僕がいいかけたところで愛莉は人差し指を僕の唇にあてる。

「その話はもうお終い。お互い悪い所あった。それでいいじゃない」
「……わかった。で、愛莉の話ってなんだ?」
「……さっきお終いって言ったからもう言えないよ」

それじゃ、気になるじゃないか?

「愛莉の主張、しっかり聞いておきたい。今度はしっかり受け止めるから」
「じゃあ、言うよ?準備はいい?」
「ああ、いつでもどうぞ」

愛莉は突然僕に抱き着く。

「イタリアなんて行かないで!!ずっとそばにいて!」

は?
何を言ってるんだこの娘は?

「それならさっき断ったばかりじゃないか?」
「イタリアもイギリスもスペインもドイツもブラジルも全部だめ!!」
「……行かないよ」

僕は優しく愛莉を抱き返す。

「ちゃんと話するね。サッカーに興味が全くないわけじゃない。だから凄いなあと4人の選手の姿を追ってた。でも自分がああなろうとは思わない」
「だからそれなら、冬夜君はすでにあのレベルにいるって……」
「正確には同じ舞台に立ちたいって思えないってことかな?少なからずあの人たちにはサッカーに情熱持ってるんだろ?僕にはない。そんな僕がおなじフィールドに立つなんて失礼だろ?」
「うぅ、さっき言ったばかりなのにごめん。冬夜君DVD見たとき目が輝いてた。
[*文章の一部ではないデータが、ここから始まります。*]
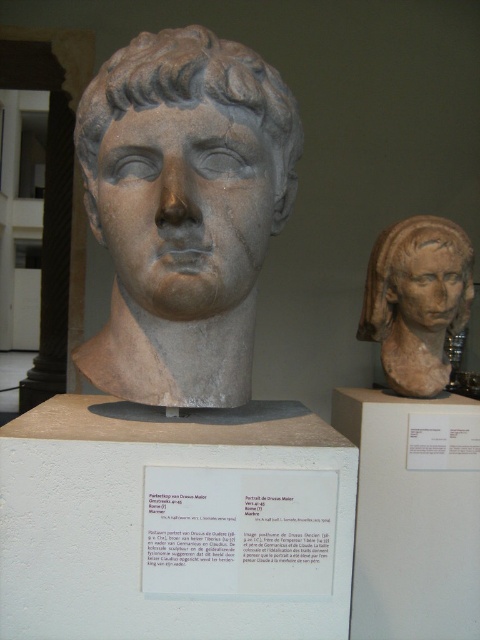
Question: Can you confirm if matte stone bust at right is positioned to the left of gray stone head at center?

Choices:
 (A) no
 (B) yes

Answer: (A)

Question: Does matte stone bust at right have a greater width compared to brown clay head at upper right?

Choices:
 (A) no
 (B) yes

Answer: (B)

Question: Among these objects, which one is farthest from the camera?

Choices:
 (A) matte stone bust at right
 (B) gray stone head at center
 (C) brown clay head at upper right

Answer: (C)

Question: Estimate the real-world distances between objects in this image. Which object is farther from the brown clay head at upper right?

Choices:
 (A) matte stone bust at right
 (B) gray stone head at center

Answer: (B)

Question: Is matte stone bust at right thinner than brown clay head at upper right?

Choices:
 (A) no
 (B) yes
情熱が無いっていう風には見えない」
「情熱で言うなら今は愛莉に向ける愛情の方が強いよ」

自分で言ってて恥ずかしい。
勉強と愛莉は愛莉が一緒だから両立できてるけど、サッカーと愛莉は愛莉を置き去りにしてしまう。
その間に愛莉攫われちゃうんじゃないかと思うととてもじゃないけどサッカーという選択肢はないかもしれない。
その事を言うと愛莉また不安にさせちゃうから言わないけど。
そんなに顔つきが変わってたのかな?DVD見てる時。

「なあ愛莉?愛莉が不安ならあのDVD割ってしまおうか?」
「え?」
「あのDVDが愛莉の不安の原因のような気がして」
「うーん……大丈夫だよ」

本当か?
まだ無理に笑顔を作ってるように見えるのは気のせいか?
僕はゲーム機からDVDを取り出すと膝でパキッと割る。

「ちょっと!!」

慌てふためく愛莉をよそに僕はもう一枚のDVDも割っていた。

「これで心配の種はなくなったろ?」

そう言ってにこりと笑う。

「ごめんね、私がいなかったら冬夜君サッカーに打ち込めたのに」
「それは言わない約束だろ?愛莉の『僕のお嫁さんになる』って夢につきあってるんだから僕の我儘も受け入れてよ」
「……わかった」

本当に分かってくれたようだ。
嬉し泣きなのかどうかわからないけどすすり泣いている。
そっと肩を抱いてやる。
すると張り詰めていたものが一気に弾けたのか僕に抱き着き号泣する。
ちょっと待て。
この状況でそんな大声で泣かれると僕がまた何かやらかしたようじゃないか。
必死で愛莉をなだめる。

「ま、まあこの件はこれでお終いってことで……勉強しようか?」
「うん……」

これからも傷つけあう日もあるだろうけど。
そばにいたいと思う限り。
まだ知らない未来へつながっていくだろう。
まだまだこれから先は長いのだから?
愛莉も僕も互いに信じあう心忘れないようにいたい。